I had a fear of marriage, or more specifically of divorce. I wanted to know what everyone else thinks when they say “I do” so I could figure out why some would later say “I want a divorce.” Since I married in China, I asked my Chinese friends.
Whenever my husband goes out of town, I miss him terribly and everyone at work notices. One of my coworkers, Jenny, tried to console me saying that she hardly ever sees her boyfriend.
Jenny and her boyfriend’s situation is actually very common in China, they live and work in different cities and only get to see eachother once or twice a year during the holidays. I suddenly felt bad for complaining about my husband leaving for only a few days.
Only, Jenny didn’t miss her boyfriend.
- -It’s no big deal. You see, I don’t really miss him. I can have my own life here, and we talk to each other on the phone every now and then.
- -Why don’t you miss him?
- -It’s our parents who want us together. We are from the same hometown and my parents are friends with his parents.
- -Do you want to marry him?
- -It would make my parents happy. He is nice and we have known each other for a long time.
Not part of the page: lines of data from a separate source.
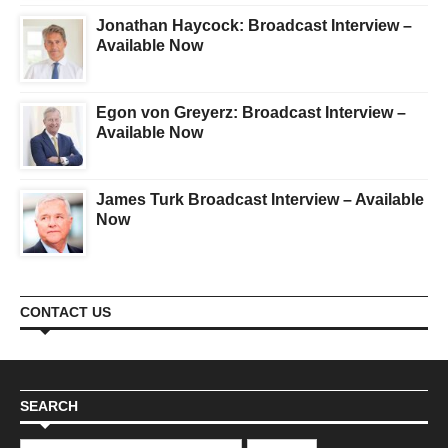
Jonathan Haycock: Broadcast Interview –
Available Now
Egon von Greyerz: Broadcast Interview –
Available Now
James Turk Broadcast Interview – Available
Now
CONTACT US
SEARCH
When we are ready to get married, I’ll quit my job and we will move to the same city. Our parents will be happy.
I didn’t know how to respond to that. She just didn’t seem excited, though she didn’t seem unhappy either.
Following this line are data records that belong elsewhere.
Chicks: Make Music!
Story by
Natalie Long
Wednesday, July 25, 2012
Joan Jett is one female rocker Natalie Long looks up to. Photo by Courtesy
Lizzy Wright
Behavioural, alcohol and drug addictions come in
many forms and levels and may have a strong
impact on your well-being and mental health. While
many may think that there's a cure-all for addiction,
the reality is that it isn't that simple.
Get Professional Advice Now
I always figured every bride should be excited about getting married. Maybe those who aren’t jumping for joy are the ones who have thought things through more clearly?
There is nothing wrong with an arranged or semi-arranged marriage; my in-laws had an arranged marriage and they seem happy. Perhaps when you marry out of responsibility, the bonds that hold you in the marriage last longer and you find ways to love each other and grow together as opposed to two people who chose to be together then change and maybe grow apart?